Metadata-Version: 2.1
Name: pykokkos-base
Version: 0.0.2
Summary: Python bindings to Kokkos Views for data interop
Home-page: http://github.com/kokkos/kokkos-python
Author: Jonathan R. Madsen
Author-email: jrmadsen@lbl.gov
Maintainer: Jonathan R. Madsen
Maintainer-email: jrmadsen@lbl.gov
License: BSD 3-Clause License
Download-URL: http://github.com/kokkos/kokkos-python.git
Project-URL: kokkos, https://github.com/kokkos/kokkos
Description: # pykokkos-base
        
        This package contains the minimal set of bindings for [Kokkos](https://github.com/kokkos/kokkos)

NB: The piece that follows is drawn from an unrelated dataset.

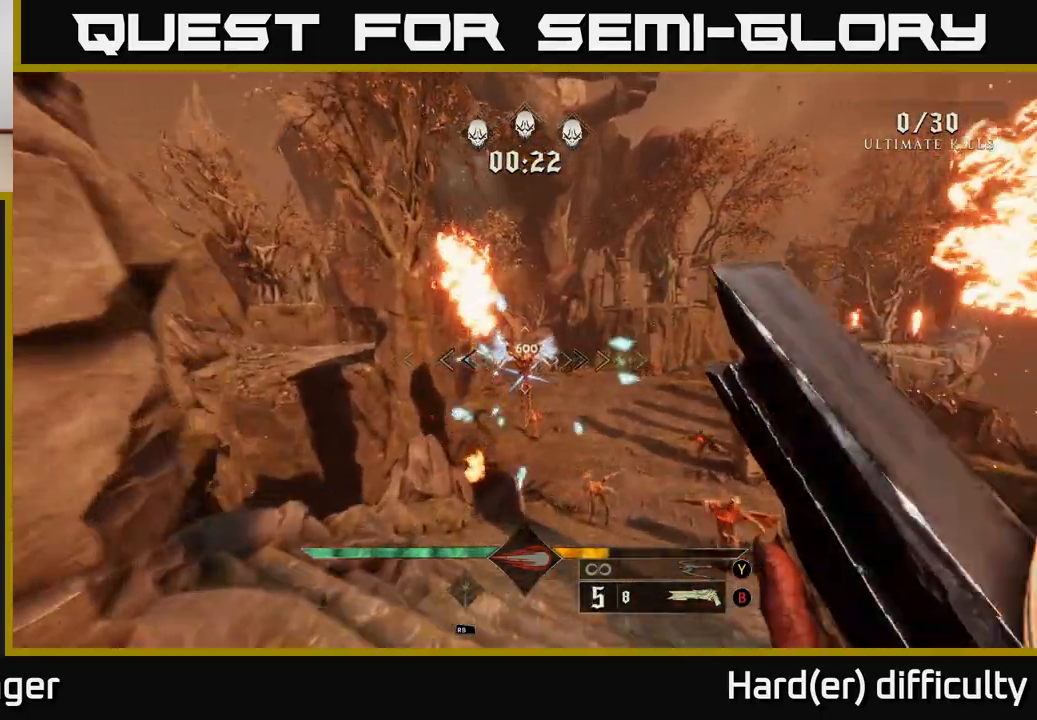
{"buttons": [], "left_stick": "up-right", "right_stick": "center", "events": [[233, "R2", "down"], [267, "left_stick", "down"], [300, "R2", "up"], [483, "left_stick", "up-right"]]}
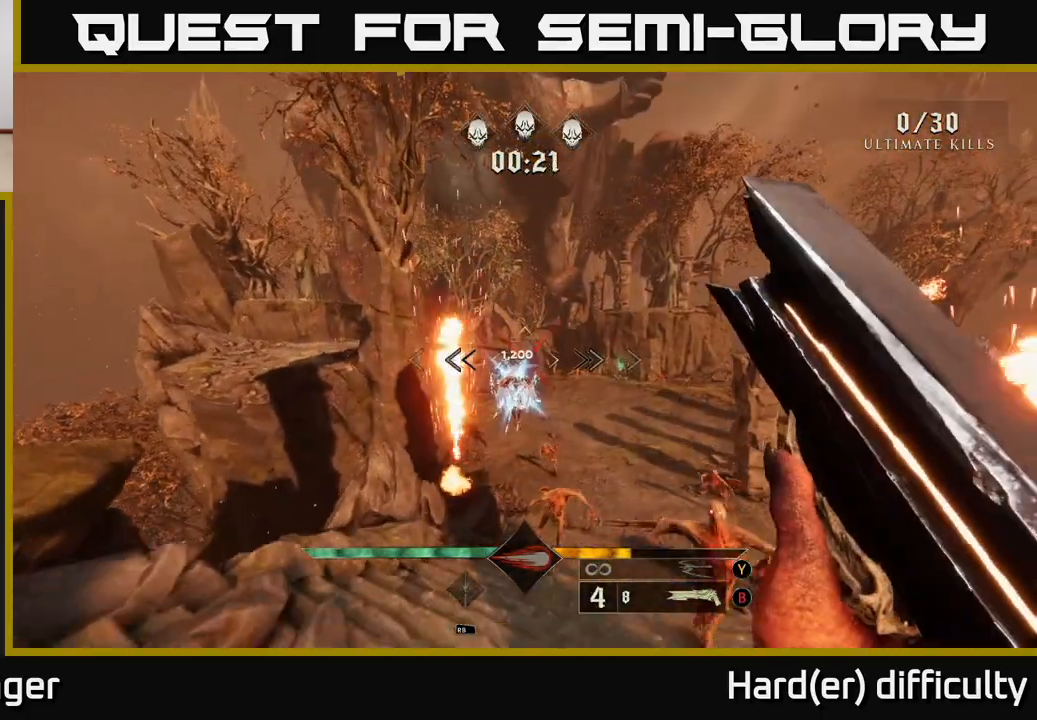
{"buttons": [], "left_stick": "up", "right_stick": "center", "events": [[33, "A", "down"], [33, "left_stick", "up"], [183, "A", "up"], [267, "right_stick", "down"], [433, "right_stick", "center"]]}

        interoperability with Python:
        
        - `Kokkos::initialize(...)`
        - `Kokkos::finalize()`
        - `Kokkos::View<...>`
        - `Kokkos::DynRankView<...>`
        
        By importing this package in Python, you can pass the supported Kokkos Views and DynRankViews
        from C++ to Python and vice-versa. Furthermore, in Python, these bindings provide interoperability
        with numpy and cupy arrays:
        
        ```python
        import kokkos
        import numpy as np
        
        view = kokkos.view([2, 2], dtype=kokkos.double, space=kokkos.CudaUVMSpace,
                           layout=Kokkos.LayoutRight, trait=kokkos.RandomAccess,
                           dynamic=False)
        
        arr = np.array(view, copy=False)
        ```
        
        > This package depends on a pre-existing installation of Kokkos
        
        ## Writing Kokkos in Python
        
        In order to write native Kokkos in Python, see [pykokkos](https://github.com/kokkos/pykokkos).
        
        ## Installation
        
        You can install this package via CMake or Python's `setup.py`. There are two important cmake options:
        
        - `ENABLE_LAYOUTS`
        - `ENABLE_MEMORY_TRAITS`
        
        By default, CMake will enable these options if the Kokkos installation was not built with CUDA support.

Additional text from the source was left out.